Riri menatap mata Kiya sendu, "Maafin gue juga karena ganggu waktu lo. Nih gue pulangin." Dia memberikan kertas persetujuan kegiatan dari Unit Kegiatan Mahasiswa yaitu, Mapala.

"Ih ngapain dibalikin lag— AAAAA! Riri akhirnya ayah lo sadar juga."

Kiya tidak dapat menggambarkan ekspresi senangnya kali ini, Aksa –Ayahnya Riri– tidak pernah menyetujui Riri ikut serta dalam Mahasiswa Pecinta Alam dengan alasan "Kamu itu perempuan, gak baik pergi jauh ninggalin rumah untuk kegiatan melelahkan seperti itu."

Namun sekarang? Entah karena apa Aksa bisa mengizinkan anak tunggalnya itu. Dan pastinya Kiya tidak akan bosan lagi saat pendakian nanti karena ada Riri yang menemaninya atau bahkan tidur bersamanya.

Riri menaik-turunkan kedua alisnya. "Kuy, gak?" tanyanya. Kiya membalas anggukan yang tak kalah antusiasnya dengan Riri. Riri segera membantu Kiya bersiap dikamarnya, dan sebelum berangkat ke tempat kegiatan, Kiya dan Riri berpamitan pada Amelia dan juga Bima.

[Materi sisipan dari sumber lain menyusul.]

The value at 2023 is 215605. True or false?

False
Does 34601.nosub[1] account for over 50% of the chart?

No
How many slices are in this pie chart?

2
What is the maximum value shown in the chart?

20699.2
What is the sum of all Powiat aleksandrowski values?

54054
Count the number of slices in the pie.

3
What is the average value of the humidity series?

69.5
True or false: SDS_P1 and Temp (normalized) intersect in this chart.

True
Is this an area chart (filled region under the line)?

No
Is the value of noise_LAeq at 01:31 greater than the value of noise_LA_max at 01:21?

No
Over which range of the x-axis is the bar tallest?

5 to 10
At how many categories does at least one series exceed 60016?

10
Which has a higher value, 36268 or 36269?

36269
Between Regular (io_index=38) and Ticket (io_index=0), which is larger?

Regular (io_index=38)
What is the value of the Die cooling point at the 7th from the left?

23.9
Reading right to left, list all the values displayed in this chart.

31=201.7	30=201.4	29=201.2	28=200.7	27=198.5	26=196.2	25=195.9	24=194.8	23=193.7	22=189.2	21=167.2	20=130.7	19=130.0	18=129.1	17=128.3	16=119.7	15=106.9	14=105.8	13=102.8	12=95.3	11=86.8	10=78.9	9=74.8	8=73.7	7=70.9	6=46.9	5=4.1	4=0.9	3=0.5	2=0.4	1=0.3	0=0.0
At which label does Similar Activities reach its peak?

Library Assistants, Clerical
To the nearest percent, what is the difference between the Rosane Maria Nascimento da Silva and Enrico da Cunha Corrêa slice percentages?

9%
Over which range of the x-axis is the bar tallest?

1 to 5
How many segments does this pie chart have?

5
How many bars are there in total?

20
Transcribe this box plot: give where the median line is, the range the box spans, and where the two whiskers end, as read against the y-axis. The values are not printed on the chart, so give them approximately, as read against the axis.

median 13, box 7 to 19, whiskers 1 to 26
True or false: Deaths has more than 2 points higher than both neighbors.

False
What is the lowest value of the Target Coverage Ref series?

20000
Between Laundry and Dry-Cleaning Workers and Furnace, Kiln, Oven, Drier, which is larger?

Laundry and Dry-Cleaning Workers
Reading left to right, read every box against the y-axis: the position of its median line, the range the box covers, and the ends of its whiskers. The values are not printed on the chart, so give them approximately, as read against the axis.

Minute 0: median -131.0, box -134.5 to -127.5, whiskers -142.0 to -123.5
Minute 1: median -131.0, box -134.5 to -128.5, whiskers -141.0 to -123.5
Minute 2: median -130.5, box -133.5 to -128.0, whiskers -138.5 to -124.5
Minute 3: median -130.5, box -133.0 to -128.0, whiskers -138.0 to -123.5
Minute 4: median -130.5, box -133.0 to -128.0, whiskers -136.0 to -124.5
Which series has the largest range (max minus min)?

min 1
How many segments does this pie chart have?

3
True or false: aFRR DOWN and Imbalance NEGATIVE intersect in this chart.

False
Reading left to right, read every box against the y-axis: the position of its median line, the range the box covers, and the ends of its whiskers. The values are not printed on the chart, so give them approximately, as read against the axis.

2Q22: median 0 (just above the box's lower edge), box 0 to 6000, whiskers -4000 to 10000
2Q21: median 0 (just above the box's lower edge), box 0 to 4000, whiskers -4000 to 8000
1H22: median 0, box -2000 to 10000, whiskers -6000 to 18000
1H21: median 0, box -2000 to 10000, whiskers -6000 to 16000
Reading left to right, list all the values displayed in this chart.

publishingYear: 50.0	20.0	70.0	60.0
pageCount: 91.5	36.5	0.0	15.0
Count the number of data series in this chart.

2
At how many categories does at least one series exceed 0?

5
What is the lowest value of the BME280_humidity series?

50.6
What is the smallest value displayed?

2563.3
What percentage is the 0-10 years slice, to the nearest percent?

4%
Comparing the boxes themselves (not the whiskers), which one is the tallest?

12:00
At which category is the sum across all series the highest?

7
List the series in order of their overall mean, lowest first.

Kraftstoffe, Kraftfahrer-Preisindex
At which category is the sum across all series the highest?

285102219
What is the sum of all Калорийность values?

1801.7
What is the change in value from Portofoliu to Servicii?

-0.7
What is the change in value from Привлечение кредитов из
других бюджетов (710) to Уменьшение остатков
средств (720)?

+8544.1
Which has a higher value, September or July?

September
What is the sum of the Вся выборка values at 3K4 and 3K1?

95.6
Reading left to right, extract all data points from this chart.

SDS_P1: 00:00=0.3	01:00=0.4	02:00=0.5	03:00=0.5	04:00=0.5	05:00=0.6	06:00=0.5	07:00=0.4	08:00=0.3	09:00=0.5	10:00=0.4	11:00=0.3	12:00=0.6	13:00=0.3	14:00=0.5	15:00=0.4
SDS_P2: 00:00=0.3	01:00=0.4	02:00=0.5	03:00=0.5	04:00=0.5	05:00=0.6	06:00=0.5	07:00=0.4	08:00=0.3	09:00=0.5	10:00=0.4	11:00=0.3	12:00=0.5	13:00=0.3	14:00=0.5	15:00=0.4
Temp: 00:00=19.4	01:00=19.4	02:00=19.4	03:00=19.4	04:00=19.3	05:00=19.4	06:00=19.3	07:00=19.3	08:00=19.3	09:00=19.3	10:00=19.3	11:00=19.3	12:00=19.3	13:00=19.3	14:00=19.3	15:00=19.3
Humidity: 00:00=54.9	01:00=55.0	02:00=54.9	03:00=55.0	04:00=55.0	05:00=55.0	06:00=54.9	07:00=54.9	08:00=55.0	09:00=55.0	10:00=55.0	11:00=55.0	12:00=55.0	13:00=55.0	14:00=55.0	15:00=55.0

"Jagain dia, Ri, soalnya kalau ditempat sunyi dia suka membayang-bayangi masa lalu," kata Bima sambil menyilangkan tangan didepan dada nya. Kiya langsung memukul lengan Bima dan di balas dengan candaan kecil. Kiya segera menarik lengan Riri agar segera keluar dari rumahnya.